Domingo, 26 de abril de 2009 | Hoy
Por Marcelo Figueras
Llegué a Ballard por culpa de la editorial Minotauro. Se suponía que era un sello de ciencia ficción, pero más allá de los libros que justificaban la etiqueta (las Crónicas marcianas de Bradbury, sin ir más lejos), lo más seductor eran los que se apartaban de la norma. Mientras padres, profesores y burócratas de la literatura creían que consumíamos historias menores, en realidad leíamos textos osados, producto de las mentes más originales: desde El señor de los anillos a El hombre en el castillo de Philip K. Dick, desde H. P. Lovecraft y Cordwainer Smith a los textos extrañísimos de J. G. Ballard.
Incluso en los relatos que se mantenían próximos a las coordenadas del género, Ballard iba siempre más allá de sus convenciones. Todavía recuerdo un cuento donde unos científicos liberaban a sus cobayos humanos de la necesidad de dormir. Lo que en principio parecía un triunfo del positivismo capitalista (¡el hombre podría trabajar jornadas más largas!), se convertía en una pesadilla. Desprovistos de la posibilidad de soñar, los hombres del experimento empezaban a enloquecer lentamente. ¿De qué sirve bregar de sol a sol, si en la ausencia de sueños nos desconectamos de nuestros deseos más profundos?
Su idea de que había llegado el momento de explorar ya no el espacio exterior, sino el interior –los paisajes mentales, que los mapas todavía describen del modo más primitivo– sigue siendo válida.

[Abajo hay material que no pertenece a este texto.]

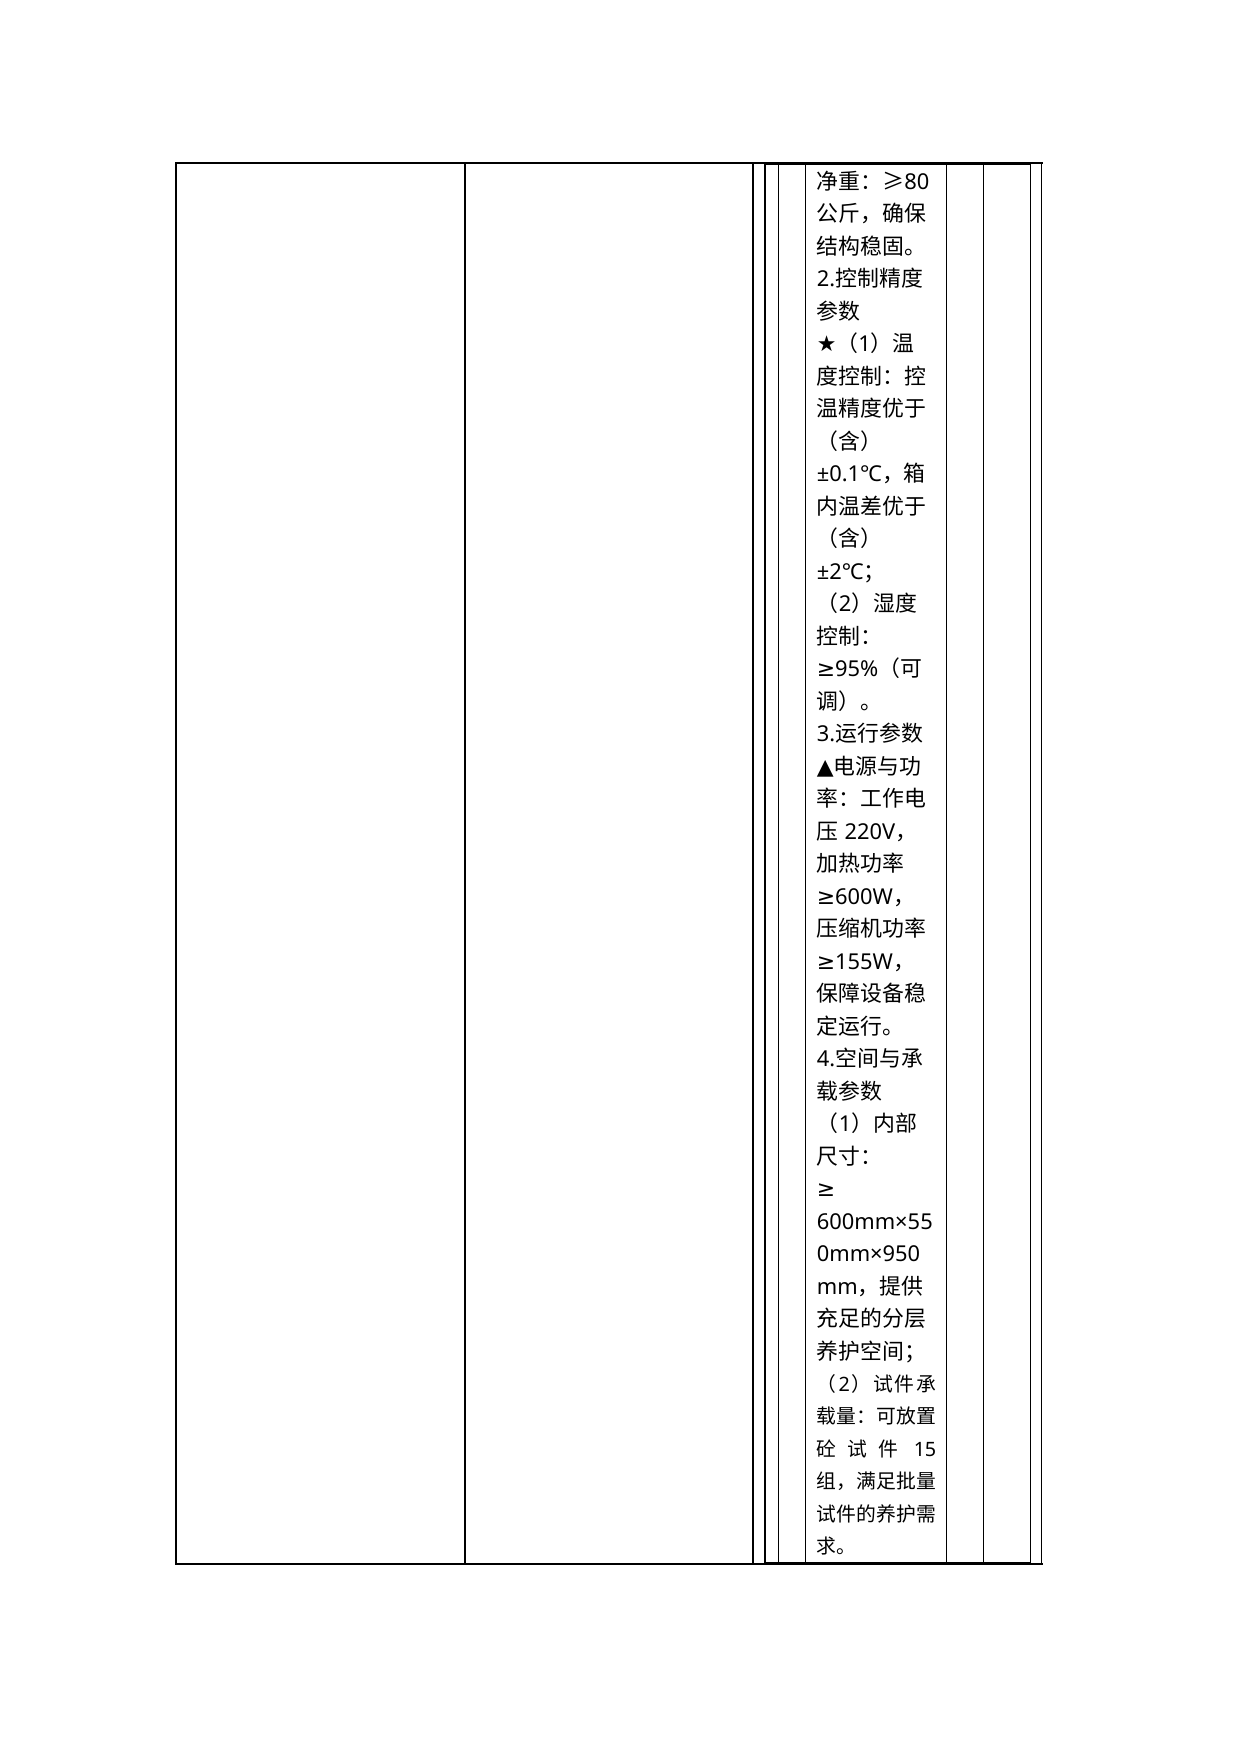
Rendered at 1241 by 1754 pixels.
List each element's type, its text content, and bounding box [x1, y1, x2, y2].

table_cell [779, 165, 805, 1562]
table_cell [984, 165, 1030, 1562]
table_cell [947, 165, 983, 1562]
table_cell [806, 165, 946, 1562]
table_cell [754, 164, 764, 1563]
table_cell [766, 165, 778, 1562]
table_cell 1 [177, 164, 464, 1563]
table_cell [466, 164, 752, 1563]
table_cell [1031, 164, 1041, 1563]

Admito que su ficción más experimental me dejó frío. Pero El Imperio del Sol me pareció un libro bello. Inspirado en su experiencia como prisionero de los japoneses durante la Segunda Guerra, funciona como una precuela de sus obsesiones: la soledad en medio de un mundo deshumanizado, la tecnología disimulando vacíos espirituales, la sensación de profundo abandono y desconexión de sus congéneres.

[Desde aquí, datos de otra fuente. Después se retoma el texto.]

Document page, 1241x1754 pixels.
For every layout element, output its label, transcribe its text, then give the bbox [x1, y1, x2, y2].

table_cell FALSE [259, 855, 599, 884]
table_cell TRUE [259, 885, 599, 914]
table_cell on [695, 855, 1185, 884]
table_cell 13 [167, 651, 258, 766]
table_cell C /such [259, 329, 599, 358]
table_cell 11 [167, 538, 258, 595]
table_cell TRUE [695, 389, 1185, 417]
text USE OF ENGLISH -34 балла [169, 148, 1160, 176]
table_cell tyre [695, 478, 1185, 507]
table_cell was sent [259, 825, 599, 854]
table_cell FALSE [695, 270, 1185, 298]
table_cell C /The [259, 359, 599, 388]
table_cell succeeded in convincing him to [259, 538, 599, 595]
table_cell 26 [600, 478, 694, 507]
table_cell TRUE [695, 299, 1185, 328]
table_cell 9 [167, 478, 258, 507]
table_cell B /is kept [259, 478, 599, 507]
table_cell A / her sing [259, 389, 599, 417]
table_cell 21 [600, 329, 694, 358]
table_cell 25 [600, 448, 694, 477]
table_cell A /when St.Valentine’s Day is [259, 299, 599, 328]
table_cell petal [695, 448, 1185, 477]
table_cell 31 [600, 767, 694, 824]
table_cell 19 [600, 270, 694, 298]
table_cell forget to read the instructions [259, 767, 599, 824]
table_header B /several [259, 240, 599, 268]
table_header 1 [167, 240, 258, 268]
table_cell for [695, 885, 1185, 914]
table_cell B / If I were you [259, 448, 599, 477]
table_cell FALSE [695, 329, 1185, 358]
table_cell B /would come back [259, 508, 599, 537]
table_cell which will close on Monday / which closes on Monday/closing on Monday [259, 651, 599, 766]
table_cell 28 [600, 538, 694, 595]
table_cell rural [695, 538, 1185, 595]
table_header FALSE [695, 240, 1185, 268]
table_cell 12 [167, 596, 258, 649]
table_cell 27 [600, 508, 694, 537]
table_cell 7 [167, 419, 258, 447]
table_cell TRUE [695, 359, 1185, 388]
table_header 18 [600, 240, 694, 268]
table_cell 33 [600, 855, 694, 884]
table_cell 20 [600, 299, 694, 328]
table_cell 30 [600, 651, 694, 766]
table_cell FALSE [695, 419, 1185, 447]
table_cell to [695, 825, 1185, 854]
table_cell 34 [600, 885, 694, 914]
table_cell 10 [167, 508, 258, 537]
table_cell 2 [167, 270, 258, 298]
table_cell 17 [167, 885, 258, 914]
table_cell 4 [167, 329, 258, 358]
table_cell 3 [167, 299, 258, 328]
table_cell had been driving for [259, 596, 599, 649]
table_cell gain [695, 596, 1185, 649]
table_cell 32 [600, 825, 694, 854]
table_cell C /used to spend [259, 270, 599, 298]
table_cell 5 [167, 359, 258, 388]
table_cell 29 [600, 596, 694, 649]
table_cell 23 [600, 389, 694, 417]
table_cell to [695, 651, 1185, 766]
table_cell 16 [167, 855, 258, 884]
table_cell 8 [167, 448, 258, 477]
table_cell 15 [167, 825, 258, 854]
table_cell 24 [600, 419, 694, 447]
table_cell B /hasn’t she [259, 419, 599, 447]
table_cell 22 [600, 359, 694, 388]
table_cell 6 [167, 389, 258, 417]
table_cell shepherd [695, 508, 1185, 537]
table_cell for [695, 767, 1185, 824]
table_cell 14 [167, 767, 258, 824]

En su libro Maps and Legends, Michael Chabon menciona a Ballard como parte de la cofradía de narradores –en compañía de Borges, de Calvino, de Vonnegut, de Pynchon– que eligió escribir transgrediendo “las líneas que marcan límites, prefiriendo los márgenes, los estantes secretos entre las secciones de la librería”. Todos ellos, asegura Chabon, pagaron un precio por su arrogancia. Pero los lectores que preferimos la terra incognita a los males conocidos les estamos agradecidos.